Objective can also be used as a noun. It is completely unrelated to the description above, instead meaning a goal or target.

  • His main objective in life was to become a lawyer.
  • The objective of football is to score more than the opposing team.

Objective is also used in grammar, i.e. the objective case, and as a scientific term referring to lenses in a telescope or microscope.

 

What Does Subjective Mean?

When something is described as subjective, it means that it is an interpretation that has been influenced by personal feelings or emotions. Synonyms for subjective could be words like personal or biased. For example, if you were giving your opinion on a movie or other piece of art, it would be regarded as a subjective interpretation.

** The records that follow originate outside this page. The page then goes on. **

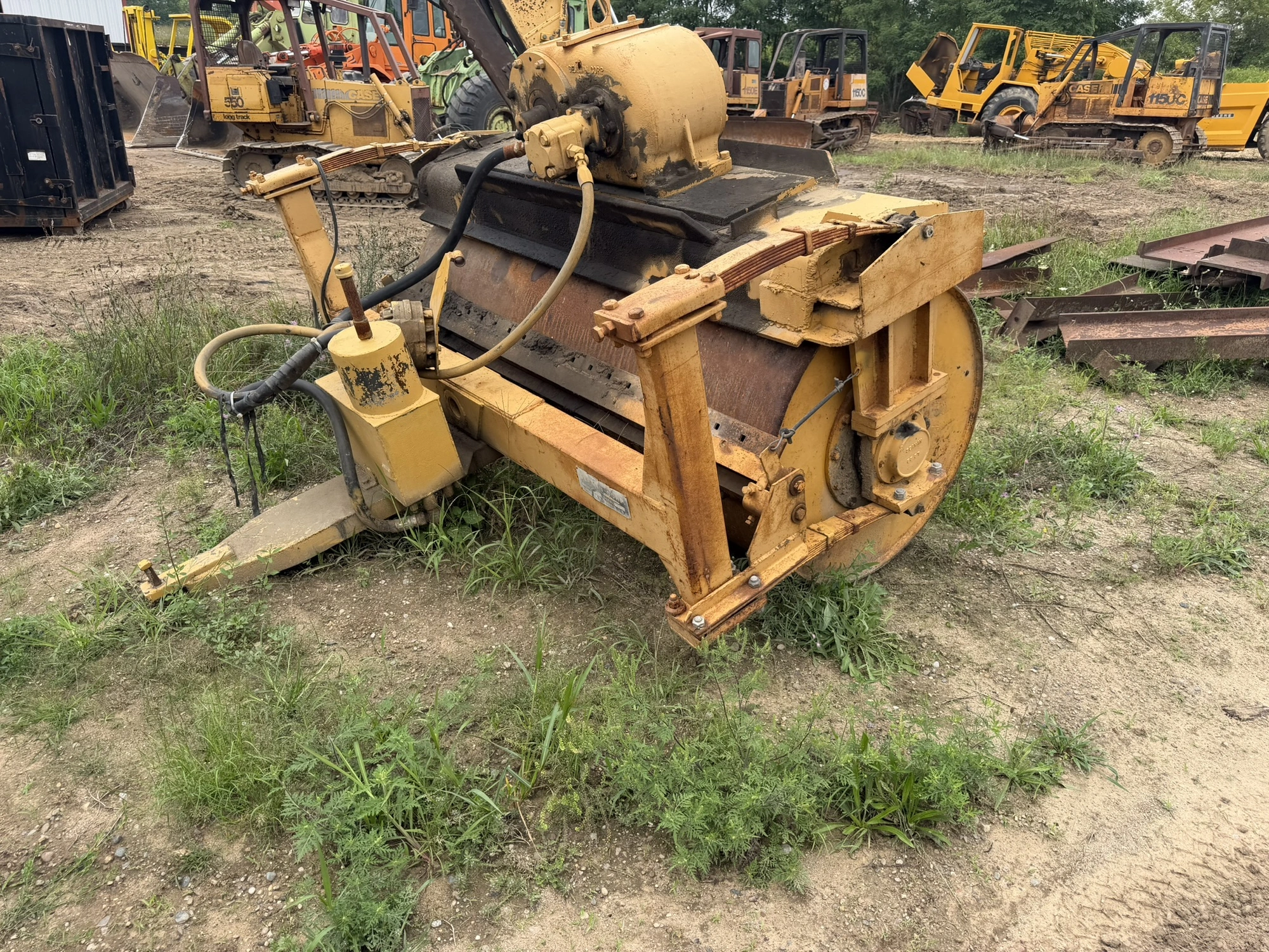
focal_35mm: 24
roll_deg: -5.2
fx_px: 880
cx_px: 634
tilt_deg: -23.8
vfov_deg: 56.8
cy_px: 476
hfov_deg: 71.6
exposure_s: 1/1192
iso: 80
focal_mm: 6.76
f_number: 1.78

When to Use Subjective + Original Examples

We use the word subjective to describe things that have a personal interpretation or when the factual nature of a statement can be debated:

Examples:

  • No matter what you say, doctors’ opinions are always subjective.
  • I feel your analysis on the issue has become subjective, because you know the people involved.
  • Reports on rising crime in America are subjective, with each state interpreting the figure differently.

 Subjective can also take the adverb form, subjectively. This is used to describe an action that is interpreted by feelings and opinions.

Examples:

  • Movie reviews and opinion columns are examples of people writing subjectively.
  • Lawyers are better when they are not involved subjectively with their cases.

Note: Subjective can also be used as a term in grammar, i.e. the subjective case.

 

Tips to Remember the Difference

We can break down objective and subjective as the following:

  • Objective = Unbiased Observation
  • Subjective = Personal Evaluation

There are several tips for remembering the difference between subjective and objective. One way to remember the difference is to concentrate on the o in objective and observation. Another way to remember is by connecting the s in subjective and the word standpoint (meaning viewpoint or opinion). Perhaps the easiest, however, is to think of the s in subjective as relating to self, and the o in objective as relating to other.

 

Summary

It is important to know the difference between the two terms, but the words subjective and objective are not actually used that frequently in English. However, the concepts of subjectivity and objectivity are of huge importance in journalism, science, literature, philosophy and a whole host of other areas. Whether something is subjective or objective can lead to a lot of debate, and a good philosopher could probably convince you that nothing is truly objective.

Yet, away from the worlds of science and philosophy, we should simply remember that subjective is about personal opinions and interpretations, whereas objective is about unbiased, factual observations.